Midget prices have been steadily weakening and last year Hampsons sold a timewarp 1980 in Sandglow with a warranted 4000 miles for £10,125 – although it took two sales to find a bidder – while Mathewsons sold a lovely 1980 in red, also fully restored and beautifull­y detailed for £6600.

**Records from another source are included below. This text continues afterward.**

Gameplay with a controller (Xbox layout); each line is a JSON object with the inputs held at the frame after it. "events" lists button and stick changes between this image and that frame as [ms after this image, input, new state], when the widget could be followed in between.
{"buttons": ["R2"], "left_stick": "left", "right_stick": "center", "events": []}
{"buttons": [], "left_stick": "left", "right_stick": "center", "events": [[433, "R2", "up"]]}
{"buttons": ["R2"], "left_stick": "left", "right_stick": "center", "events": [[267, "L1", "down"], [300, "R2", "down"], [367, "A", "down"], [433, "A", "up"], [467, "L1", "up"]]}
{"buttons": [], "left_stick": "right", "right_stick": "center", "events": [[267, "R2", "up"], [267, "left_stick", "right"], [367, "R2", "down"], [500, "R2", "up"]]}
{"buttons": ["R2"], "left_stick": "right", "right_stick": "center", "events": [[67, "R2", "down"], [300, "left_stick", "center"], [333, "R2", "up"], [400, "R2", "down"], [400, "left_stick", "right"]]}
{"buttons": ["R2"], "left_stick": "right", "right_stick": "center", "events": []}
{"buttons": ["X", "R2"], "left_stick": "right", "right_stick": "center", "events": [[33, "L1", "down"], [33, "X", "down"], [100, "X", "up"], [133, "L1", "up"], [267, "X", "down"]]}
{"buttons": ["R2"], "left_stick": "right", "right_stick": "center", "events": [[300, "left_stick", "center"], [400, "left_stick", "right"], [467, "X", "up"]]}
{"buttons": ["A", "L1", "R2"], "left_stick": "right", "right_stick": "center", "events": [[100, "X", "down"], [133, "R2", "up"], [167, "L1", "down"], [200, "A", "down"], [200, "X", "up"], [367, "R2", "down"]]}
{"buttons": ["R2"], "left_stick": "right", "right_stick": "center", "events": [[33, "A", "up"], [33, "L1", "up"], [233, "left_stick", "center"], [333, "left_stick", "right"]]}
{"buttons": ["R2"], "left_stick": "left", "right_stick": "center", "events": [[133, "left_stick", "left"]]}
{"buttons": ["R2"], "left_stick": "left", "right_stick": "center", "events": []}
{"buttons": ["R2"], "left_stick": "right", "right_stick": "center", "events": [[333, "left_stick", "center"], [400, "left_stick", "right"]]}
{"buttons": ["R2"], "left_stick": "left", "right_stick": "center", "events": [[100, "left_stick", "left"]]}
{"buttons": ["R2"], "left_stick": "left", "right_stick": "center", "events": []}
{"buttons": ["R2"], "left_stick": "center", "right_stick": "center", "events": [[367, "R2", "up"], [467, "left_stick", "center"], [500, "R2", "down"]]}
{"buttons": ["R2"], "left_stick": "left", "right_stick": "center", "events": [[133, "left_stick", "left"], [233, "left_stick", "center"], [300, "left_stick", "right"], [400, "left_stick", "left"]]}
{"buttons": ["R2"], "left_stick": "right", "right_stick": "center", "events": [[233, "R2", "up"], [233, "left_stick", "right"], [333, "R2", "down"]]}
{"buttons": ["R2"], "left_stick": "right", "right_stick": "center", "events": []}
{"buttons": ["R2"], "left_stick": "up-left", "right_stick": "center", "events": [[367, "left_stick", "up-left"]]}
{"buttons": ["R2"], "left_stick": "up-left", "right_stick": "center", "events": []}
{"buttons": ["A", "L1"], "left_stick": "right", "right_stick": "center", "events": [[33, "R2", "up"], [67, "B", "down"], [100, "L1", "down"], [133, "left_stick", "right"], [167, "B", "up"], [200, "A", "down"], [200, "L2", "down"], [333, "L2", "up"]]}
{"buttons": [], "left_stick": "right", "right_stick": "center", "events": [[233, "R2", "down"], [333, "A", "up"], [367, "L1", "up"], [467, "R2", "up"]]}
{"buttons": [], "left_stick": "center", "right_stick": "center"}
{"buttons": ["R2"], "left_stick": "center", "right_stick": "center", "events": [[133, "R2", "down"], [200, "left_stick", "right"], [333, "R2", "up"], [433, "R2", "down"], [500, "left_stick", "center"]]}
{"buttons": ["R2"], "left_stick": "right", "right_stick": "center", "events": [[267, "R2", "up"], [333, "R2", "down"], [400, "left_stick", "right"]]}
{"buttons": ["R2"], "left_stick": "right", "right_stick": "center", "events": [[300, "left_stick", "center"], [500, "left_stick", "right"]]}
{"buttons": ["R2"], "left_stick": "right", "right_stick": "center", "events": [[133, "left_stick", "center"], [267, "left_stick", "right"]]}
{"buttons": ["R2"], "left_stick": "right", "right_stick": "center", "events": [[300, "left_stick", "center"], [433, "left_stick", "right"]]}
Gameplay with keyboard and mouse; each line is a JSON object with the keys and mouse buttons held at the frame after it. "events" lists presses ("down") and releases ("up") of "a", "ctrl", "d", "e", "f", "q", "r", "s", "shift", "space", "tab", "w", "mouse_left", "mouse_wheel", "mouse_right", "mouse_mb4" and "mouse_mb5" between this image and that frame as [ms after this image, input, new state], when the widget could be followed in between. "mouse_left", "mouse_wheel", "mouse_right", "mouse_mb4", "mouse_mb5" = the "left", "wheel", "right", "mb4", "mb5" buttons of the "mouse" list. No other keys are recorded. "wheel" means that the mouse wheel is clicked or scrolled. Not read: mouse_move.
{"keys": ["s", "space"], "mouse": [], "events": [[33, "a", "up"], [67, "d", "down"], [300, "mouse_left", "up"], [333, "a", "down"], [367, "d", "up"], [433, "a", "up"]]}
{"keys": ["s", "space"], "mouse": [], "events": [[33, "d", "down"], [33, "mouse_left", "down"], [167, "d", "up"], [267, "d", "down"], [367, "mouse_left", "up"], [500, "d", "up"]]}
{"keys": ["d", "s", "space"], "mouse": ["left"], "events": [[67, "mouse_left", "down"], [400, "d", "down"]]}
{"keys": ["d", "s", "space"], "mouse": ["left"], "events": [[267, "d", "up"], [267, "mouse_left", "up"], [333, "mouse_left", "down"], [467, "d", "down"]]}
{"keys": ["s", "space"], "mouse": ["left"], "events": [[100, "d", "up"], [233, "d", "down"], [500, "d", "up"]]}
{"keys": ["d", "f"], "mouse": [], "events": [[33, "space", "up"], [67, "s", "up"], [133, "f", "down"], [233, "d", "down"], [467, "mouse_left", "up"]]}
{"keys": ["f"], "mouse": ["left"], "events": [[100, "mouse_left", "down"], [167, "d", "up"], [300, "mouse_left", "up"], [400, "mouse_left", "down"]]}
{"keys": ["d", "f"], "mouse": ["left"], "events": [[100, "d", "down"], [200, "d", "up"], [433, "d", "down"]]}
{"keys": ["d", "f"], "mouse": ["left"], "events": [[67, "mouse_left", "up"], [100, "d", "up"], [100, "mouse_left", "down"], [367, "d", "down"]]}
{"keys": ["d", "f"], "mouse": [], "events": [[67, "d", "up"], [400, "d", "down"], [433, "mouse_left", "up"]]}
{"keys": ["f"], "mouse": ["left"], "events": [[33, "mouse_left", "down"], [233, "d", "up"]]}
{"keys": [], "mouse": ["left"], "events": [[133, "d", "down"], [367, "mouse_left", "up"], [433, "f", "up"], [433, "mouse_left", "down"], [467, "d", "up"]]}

There’s also a lot of slick modern competitio­n in the small sports car sector with Z3s, SLKS, S2000s, MR2S, MX5S and MGFS all easily buyable for less than five grand, which makes the cart-sprung Midget seem a bit of a relic. Even the earlier, more desirable chrome-bumper/square rear-arch cars have weakened. In June last year, Anglia sold a nice Tartan Red ’69, an older restoratio­n with 45,000 miles for £4320, while in May Brightwell­s offered a fully restored ’67 MKIII, also in red and looking very nice indeed with wire wheels and a guide of between £4750 to £5750. But it only drew a provisiona­l bid of £3250 from the trade and went home unsold. Midgets may be uncomplica­ted, easy to own and cheap to run, but I think their once-evergreen appeal may be fading for generation­al reasons. A Z3, SLK, MR2 or an MG Midget? For most young, aspiring classic car owners, that’s not a difficult question.